[start Extracted records]

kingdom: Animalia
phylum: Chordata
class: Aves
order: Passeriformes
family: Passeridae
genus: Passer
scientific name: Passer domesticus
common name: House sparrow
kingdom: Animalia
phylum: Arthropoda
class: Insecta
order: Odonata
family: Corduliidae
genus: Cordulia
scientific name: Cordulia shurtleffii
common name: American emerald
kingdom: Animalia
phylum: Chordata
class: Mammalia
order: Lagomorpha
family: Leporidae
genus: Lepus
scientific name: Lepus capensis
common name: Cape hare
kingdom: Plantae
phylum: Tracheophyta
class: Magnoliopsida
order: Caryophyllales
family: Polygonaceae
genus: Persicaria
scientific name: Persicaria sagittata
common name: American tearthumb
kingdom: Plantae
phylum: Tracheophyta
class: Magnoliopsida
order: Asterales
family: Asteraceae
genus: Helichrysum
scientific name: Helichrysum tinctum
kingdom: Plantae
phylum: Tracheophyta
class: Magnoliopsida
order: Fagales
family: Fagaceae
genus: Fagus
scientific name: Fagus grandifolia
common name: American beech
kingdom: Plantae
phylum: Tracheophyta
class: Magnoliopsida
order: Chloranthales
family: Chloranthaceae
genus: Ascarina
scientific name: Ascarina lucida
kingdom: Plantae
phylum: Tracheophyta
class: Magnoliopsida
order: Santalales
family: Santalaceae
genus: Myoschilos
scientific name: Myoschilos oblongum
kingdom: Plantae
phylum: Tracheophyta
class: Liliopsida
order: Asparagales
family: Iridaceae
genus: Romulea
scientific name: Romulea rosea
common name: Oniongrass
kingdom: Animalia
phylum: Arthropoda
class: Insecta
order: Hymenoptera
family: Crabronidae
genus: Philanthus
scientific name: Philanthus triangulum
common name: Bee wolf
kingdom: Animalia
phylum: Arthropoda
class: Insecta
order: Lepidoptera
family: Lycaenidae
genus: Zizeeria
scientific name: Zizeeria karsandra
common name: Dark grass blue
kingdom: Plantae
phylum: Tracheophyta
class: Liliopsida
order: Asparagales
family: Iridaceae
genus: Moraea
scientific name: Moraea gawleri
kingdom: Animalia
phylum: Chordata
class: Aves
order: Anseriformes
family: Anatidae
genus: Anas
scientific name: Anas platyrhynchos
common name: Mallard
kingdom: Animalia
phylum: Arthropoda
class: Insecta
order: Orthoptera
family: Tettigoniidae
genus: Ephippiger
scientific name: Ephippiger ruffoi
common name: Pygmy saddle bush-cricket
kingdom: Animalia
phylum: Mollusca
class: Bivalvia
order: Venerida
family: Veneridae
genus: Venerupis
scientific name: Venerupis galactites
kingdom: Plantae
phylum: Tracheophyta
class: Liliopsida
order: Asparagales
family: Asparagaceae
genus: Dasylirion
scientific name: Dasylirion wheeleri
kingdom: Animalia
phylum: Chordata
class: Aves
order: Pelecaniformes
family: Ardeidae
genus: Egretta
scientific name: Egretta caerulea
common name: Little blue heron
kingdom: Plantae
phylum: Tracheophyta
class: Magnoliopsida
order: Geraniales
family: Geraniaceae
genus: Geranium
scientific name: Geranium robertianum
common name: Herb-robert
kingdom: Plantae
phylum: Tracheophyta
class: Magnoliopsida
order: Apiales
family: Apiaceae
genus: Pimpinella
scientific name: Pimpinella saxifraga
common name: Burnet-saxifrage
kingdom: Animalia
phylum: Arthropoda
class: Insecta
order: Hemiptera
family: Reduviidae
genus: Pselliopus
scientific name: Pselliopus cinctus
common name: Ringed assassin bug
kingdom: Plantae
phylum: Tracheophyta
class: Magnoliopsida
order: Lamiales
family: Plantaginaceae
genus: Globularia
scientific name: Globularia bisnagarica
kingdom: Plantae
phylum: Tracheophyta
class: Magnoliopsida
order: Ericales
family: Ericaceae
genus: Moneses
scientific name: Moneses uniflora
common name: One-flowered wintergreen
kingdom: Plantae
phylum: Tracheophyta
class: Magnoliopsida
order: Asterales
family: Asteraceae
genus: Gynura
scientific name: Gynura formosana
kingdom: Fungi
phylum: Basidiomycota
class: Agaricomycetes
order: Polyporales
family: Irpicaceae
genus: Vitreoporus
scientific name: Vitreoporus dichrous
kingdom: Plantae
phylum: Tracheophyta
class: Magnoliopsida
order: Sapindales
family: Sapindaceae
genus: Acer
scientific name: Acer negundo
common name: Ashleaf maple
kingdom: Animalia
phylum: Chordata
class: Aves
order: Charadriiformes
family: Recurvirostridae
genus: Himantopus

[end Extracted records]

Task to carry out →
Please format every line from all the rows above as a JSON list of strings, with one string per line and blank lines left out.

Final result →
[
  "kingdom: Animalia",
  "phylum: Chordata",
  "class: Aves",
  "order: Passeriformes",
  "family: Passeridae",
  "genus: Passer",
  "scientific name: Passer domesticus",
  "common name: House sparrow",
  "kingdom: Animalia",
  "phylum: Arthropoda",
  "class: Insecta",
  "order: Odonata",
  "family: Corduliidae",
  "genus: Cordulia",
  "scientific name: Cordulia shurtleffii",
  "common name: American emerald",
  "kingdom: Animalia",
  "phylum: Chordata",
  "class: Mammalia",
  "order: Lagomorpha",
  "family: Leporidae",
  "genus: Lepus",
  "scientific name: Lepus capensis",
  "common name: Cape hare",
  "kingdom: Plantae",
  "phylum: Tracheophyta",
  "class: Magnoliopsida",
  "order: Caryophyllales",
  "family: Polygonaceae",
  "genus: Persicaria",
  "scientific name: Persicaria sagittata",
  "common name: American tearthumb",
  "kingdom: Plantae",
  "phylum: Tracheophyta",
  "class: Magnoliopsida",
  "order: Asterales",
  "family: Asteraceae",
  "genus: Helichrysum",
  "scientific name: Helichrysum tinctum",
  "kingdom: Plantae",
  "phylum: Tracheophyta",
  "class: Magnoliopsida",
  "order: Fagales",
  "family: Fagaceae",
  "genus: Fagus",
  "scientific name: Fagus grandifolia",
  "common name: American beech",
  "kingdom: Plantae",
  "phylum: Tracheophyta",
  "class: Magnoliopsida",
  "order: Chloranthales",
  "family: Chloranthaceae",
  "genus: Ascarina",
  "scientific name: Ascarina lucida",
  "kingdom: Plantae",
  "phylum: Tracheophyta",
  "class: Magnoliopsida",
  "order: Santalales",
  "family: Santalaceae",
  "genus: Myoschilos",
  "scientific name: Myoschilos oblongum",
  "kingdom: Plantae",
  "phylum: Tracheophyta",
  "class: Liliopsida",
  "order: Asparagales",
  "family: Iridaceae",
  "genus: Romulea",
  "scientific name: Romulea rosea",
  "common name: Oniongrass",
  "kingdom: Animalia",
  "phylum: Arthropoda",
  "class: Insecta",
  "order: Hymenoptera",
  "family: Crabronidae",
  "genus: Philanthus",
  "scientific name: Philanthus triangulum",
  "common name: Bee wolf",
  "kingdom: Animalia",
  "phylum: Arthropoda",
  "class: Insecta",
  "order: Lepidoptera",
  "family: Lycaenidae",
  "genus: Zizeeria",
  "scientific name: Zizeeria karsandra",
  "common name: Dark grass blue",
  "kingdom: Plantae",
  "phylum: Tracheophyta",
  "class: Liliopsida",
  "order: Asparagales",
  "family: Iridaceae",
  "genus: Moraea",
  "scientific name: Moraea gawleri",
  "kingdom: Animalia",
  "phylum: Chordata",
  "class: Aves",
  "order: Anseriformes",
  "family: Anatidae",
  "genus: Anas",
  "scientific name: Anas platyrhynchos",
  "common name: Mallard",
  "kingdom: Animalia",
  "phylum: Arthropoda",
  "class: Insecta",
  "order: Orthoptera",
  "family: Tettigoniidae",
  "genus: Ephippiger",
  "scientific name: Ephippiger ruffoi",
  "common name: Pygmy saddle bush-cricket",
  "kingdom: Animalia",
  "phylum: Mollusca",
  "class: Bivalvia",
  "order: Venerida",
  "family: Veneridae",
  "genus: Venerupis",
  "scientific name: Venerupis galactites",
  "kingdom: Plantae",
  "phylum: Tracheophyta",
  "class: Liliopsida",
  "order: Asparagales",
  "family: Asparagaceae",
  "genus: Dasylirion",
  "scientific name: Dasylirion wheeleri",
  "kingdom: Animalia",
  "phylum: Chordata",
  "class: Aves",
  "order: Pelecaniformes",
  "family: Ardeidae",
  "genus: Egretta",
  "scientific name: Egretta caerulea",
  "common name: Little blue heron",
  "kingdom: Plantae",
  "phylum: Tracheophyta",
  "class: Magnoliopsida",
  "order: Geraniales",
  "family: Geraniaceae",
  "genus: Geranium",
  "scientific name: Geranium robertianum",
  "common name: Herb-robert",
  "kingdom: Plantae",
  "phylum: Tracheophyta",
  "class: Magnoliopsida",
  "order: Apiales",
  "family: Apiaceae",
  "genus: Pimpinella",
  "scientific name: Pimpinella saxifraga",
  "common name: Burnet-saxifrage",
  "kingdom: Animalia",
  "phylum: Arthropoda",
  "class: Insecta",
  "order: Hemiptera",
  "family: Reduviidae",
  "genus: Pselliopus",
  "scientific name: Pselliopus cinctus",
  "common name: Ringed assassin bug",
  "kingdom: Plantae",
  "phylum: Tracheophyta",
  "class: Magnoliopsida",
  "order: Lamiales",
  "family: Plantaginaceae",
  "genus: Globularia",
  "scientific name: Globularia bisnagarica",
  "kingdom: Plantae",
  "phylum: Tracheophyta",
  "class: Magnoliopsida",
  "order: Ericales",
  "family: Ericaceae",
  "genus: Moneses",
  "scientific name: Moneses uniflora",
  "common name: One-flowered wintergreen",
  "kingdom: Plantae",
  "phylum: Tracheophyta",
  "class: Magnoliopsida",
  "order: Asterales",
  "family: Asteraceae",
  "genus: Gynura",
  "scientific name: Gynura formosana",
  "kingdom: Fungi",
  "phylum: Basidiomycota",
  "class: Agaricomycetes",
  "order: Polyporales",
  "family: Irpicaceae",
  "genus: Vitreoporus",
  "scientific name: Vitreoporus dichrous",
  "kingdom: Plantae",
  "phylum: Tracheophyta",
  "class: Magnoliopsida",
  "order: Sapindales",
  "family: Sapindaceae",
  "genus: Acer",
  "scientific name: Acer negundo",
  "common name: Ashleaf maple",
  "kingdom: Animalia",
  "phylum: Chordata",
  "class: Aves",
  "order: Charadriiformes",
  "family: Recurvirostridae",
  "genus: Himantopus"
]